Благодаря идее провиденциальной логики бытия и внутреннему стремлению к дружескому братству всех людей, без различия рас, сословий и способностей, Дюма создавал образы героев, которые понятны каждому и уже давно живут независимо от нас. Эти герои постоянно разрушают искусственные перегородки, мешающие такому братству: мулат Жорж женится по любви на белой Саре, и Провидение поддерживает его в борьбе за свою любовь. Простой дворянин Шико становится лучшим другом короля и фактически управляет Францией. Мститель Монте-Кристо, поставив себя вначале выше всех окружающих его людей, в конце концов спускается со своих вершин к обычной человеческой жизни, провозгласив своим девизом «ждать и надеяться». Незаметные герои творят историю, вырывающуюся из рук сильных мира сего, сильных лишь внешне.
Демократизм Дюма происходит от любви к людям, а не от внутренних противоречий мулата, тяжко переживающего свой негритюд, или от межсословных метаний сына революционного генерала и лавочницы. Подверженные противоречиям и метаниям не отличаются хорошим аппетитом. У Дюма же аппетит, как к еде, так и к жизни, всегда был отменным. Впитав в себя соки разнообразных корней и смешавшихся в нем сословий, Дюма, может быть, одним из первых почувствовал, что глубинных противоречий у внешне противоречивых тенденций нет, потому что за ними стоят люди, а всех людей объединяет нечто общее. Вот и жил этот гигант в разноцветном мире, впитывая и переваривая все, что встречалось на его пути. И каждым своим открытием стремился поделиться с окружающими: смотрите, мол, сколько в мире интересного, берите, радуйтесь, мне одному столько не надо, на всех хватит. Потому и работу свою любил, и женщин, и вкусные блюда, и оригинальные дома, и друзей, даже тех, кто не торопился признать себя его другом… А таких было немало. Что поделаешь! Слабому человеку, таящему обиду на жизнь и мир, считающему себя недостаточно оцененным окружающими, тяжело переносить присутствие рядом жизнерадостного и жизнелюбивого силача, которому все дела и творческие успехи приносят радость, а потому и даются в сто раз легче.

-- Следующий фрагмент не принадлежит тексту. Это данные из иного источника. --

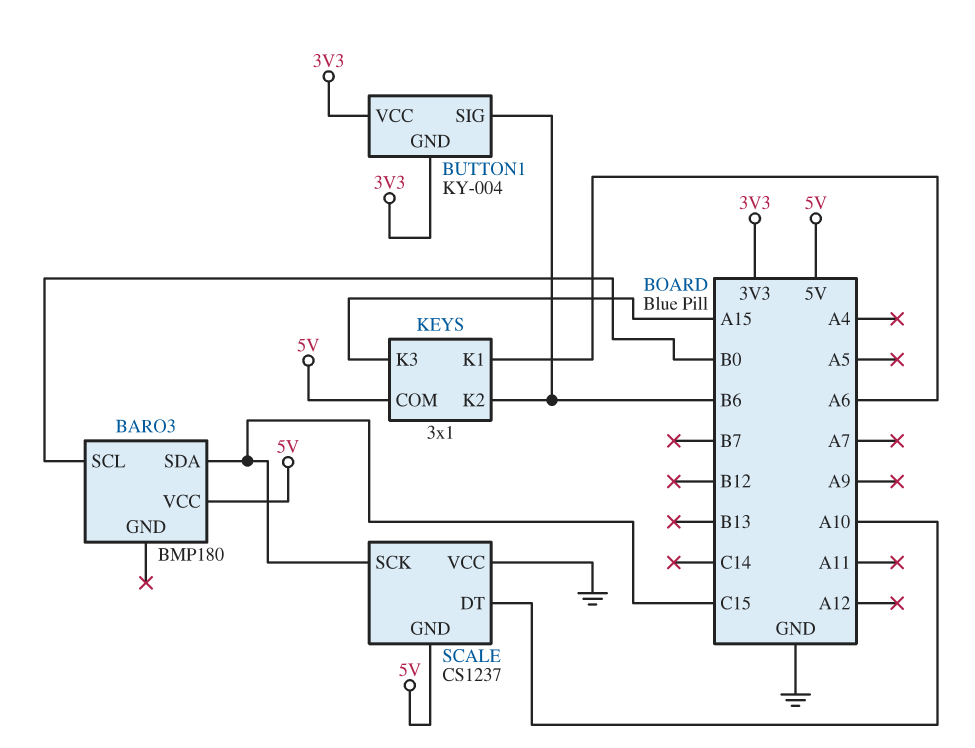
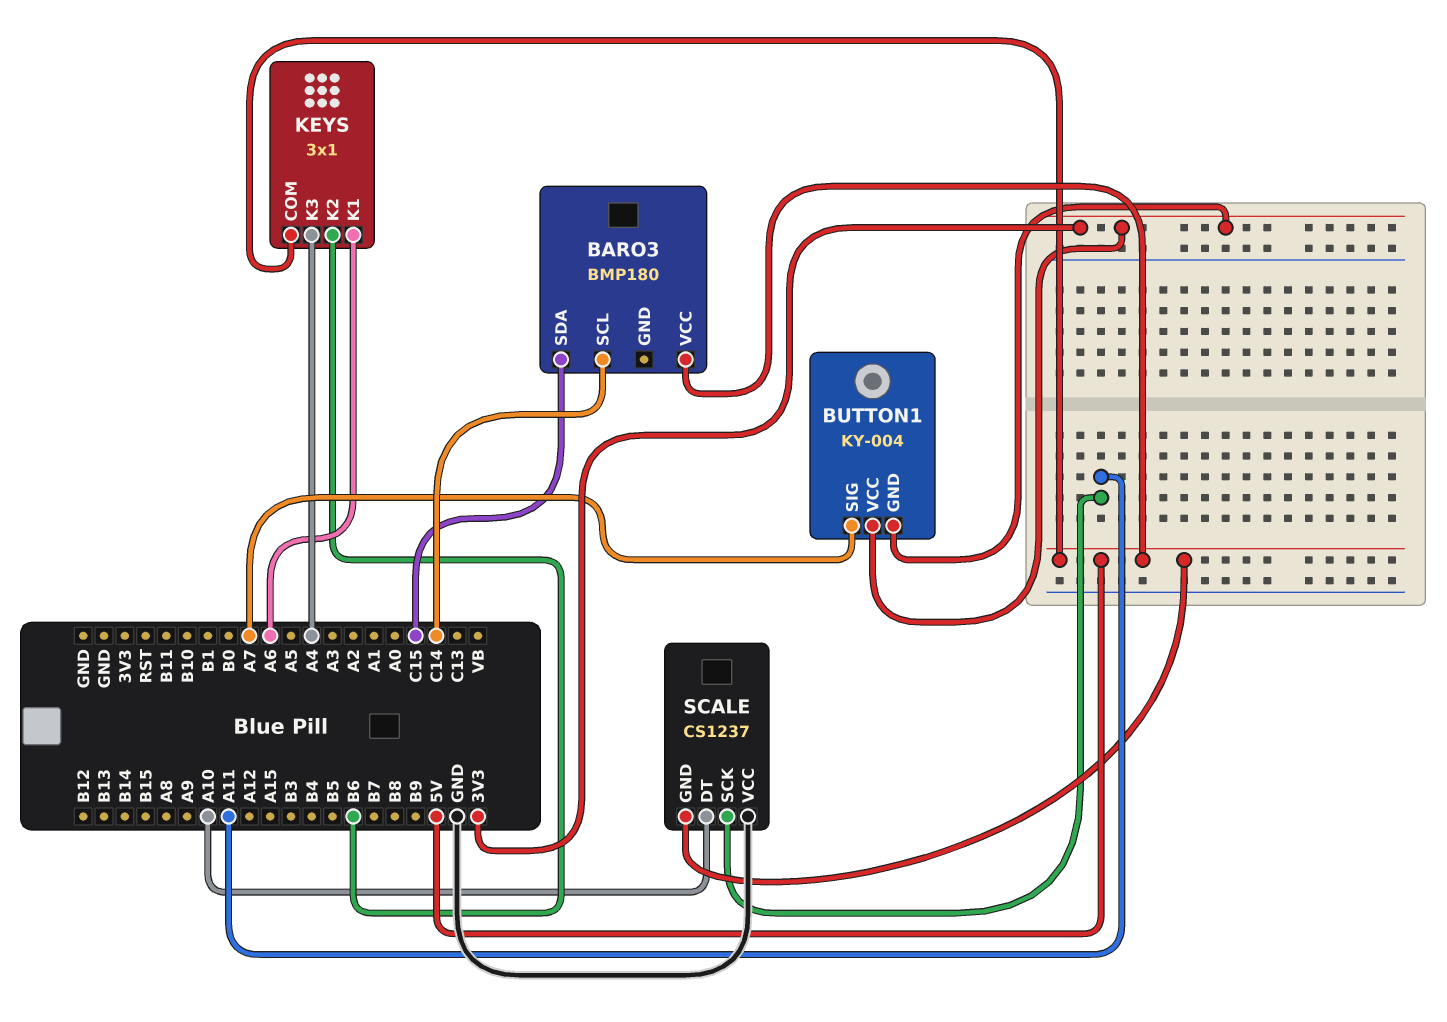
BARO3 pin SCL: B0 -> C14
BUTTON1 pin SIG: B6 -> A7
KEYS pin K3: A15 -> A4
SCALE pin SCK: C15 -> A11

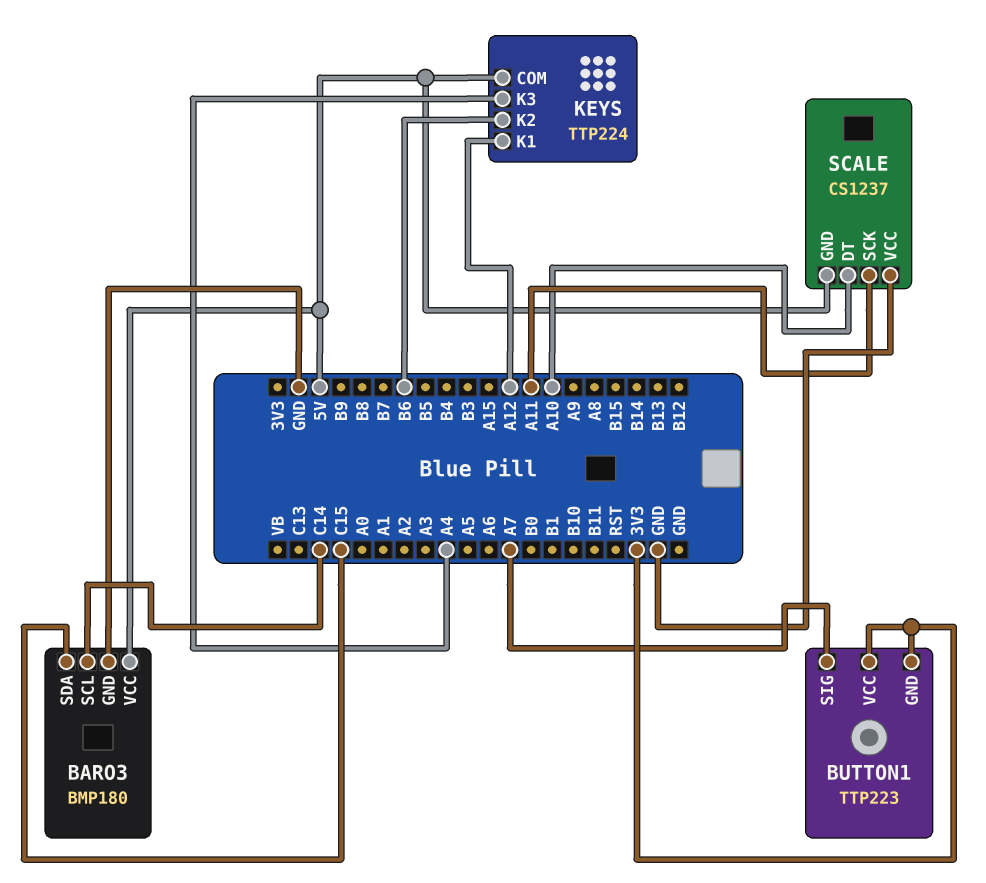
BARO3 pin GND: none -> GND
BUTTON1: KY-004 -> TTP223
KEYS: 3x1 -> TTP224
KEYS pin K1: A6 -> A12

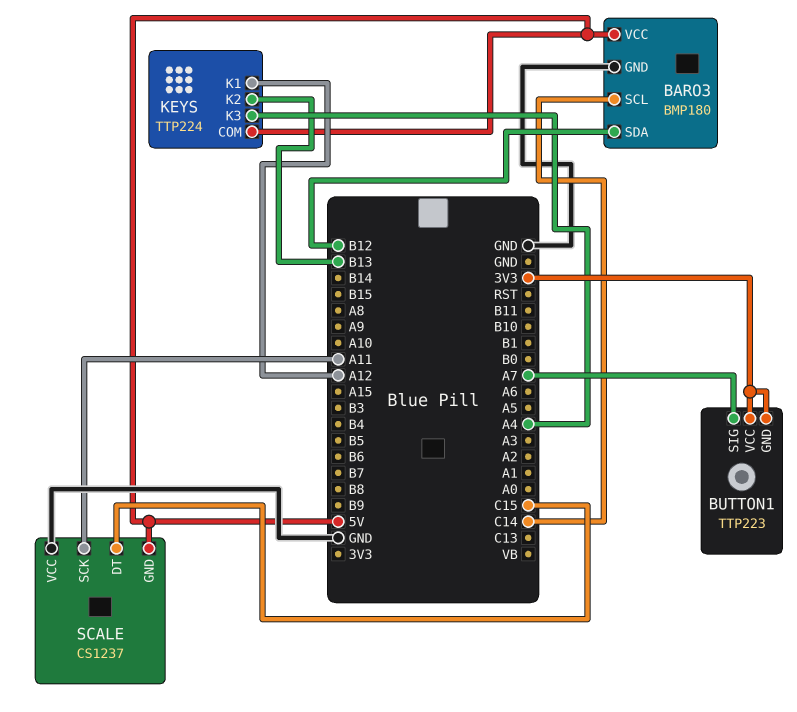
BARO3 pin SDA: C15 -> B12
KEYS pin K2: B6 -> B13
SCALE pin DT: A10 -> C15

А каково было XIX веку, культивировавшему болезненную надломленность романтических героев, выносить такого неуемного человека! Раздражал и возмущал конечно же! Но одновременно интересовал, интриговал, служил темой для пересудов. И посмеивался добродушно над болезненной мечтательностью и самоубийственными угрызениями, напоминал всем о славном прошлом, о том времени, когда жизнерадостное действие ценилось выше мрачных воздыханий.
Одно это могло заставить отодвинуть такого автора в писатели «второго ряда», ибо, по мнению критиков, не мог Дюма дотянуться до эфемерных, воздушных образов. А потому: вы недостаточно серьезны, сударь, вы слишком небрежно относитесь к своему таланту. Но есть и другая закономерность: у того, кто относится к своему таланту легко и радостно, делится им с окружающими, талант не убывает. Дюма писал почти до самой смерти и оставил нам несколько сот интереснейших произведений.
XX век скорее смог понять радостное творчество Дюма-отца, хотя и мешали ему преклонение перед мнением предшественников, однобокость идеологий и упорное желание быть серьезным. Чем больше они растворялись в новом приятии жизни, в отказе от принятых рамок, тем популярнее становился Дюма с его упованием на гармоничное равновесие мира и стремлением к добродушной терпимости. Чем больше мы стараемся понять друг друга, столь непохожих, тем ближе всем нам становится Дюма, не вмещающийся в рамки какой бы то ни было партии. Дюма и его творчество демократичны в самом лучшем смысле этого слова. А значит, ценность каждого человека определяется не принадлежностью к какой-либо группе, а его отношением к людям. В таком контексте древние законы чести, столь лелеемые Дюма в эпоху возобладания буржуазных отношений, перестают быть сословными правилами дворянства и перерастают в законы равновесного общежития.
В свое время Ю. М. Лотман писал: «Каждая культура определяет свою парадигму того, что следует помнить (то есть хранить), а что подлежит забвению. Последнее вычеркивается из памяти коллектива и «как бы перестает существовать». Но сменяются время, система культурных кодов, и меняется парадигма памяти-забвения. То, что объявлялось истинно существующим, может оказаться как бы несуществующим, а несуществовавшее — сделаться существующим и значимым».[172]
172
Лотман Ю. М. Память в культурологическом освещении // Лотман Ю. М. Семиосфера. СПб., 2000. С. 675.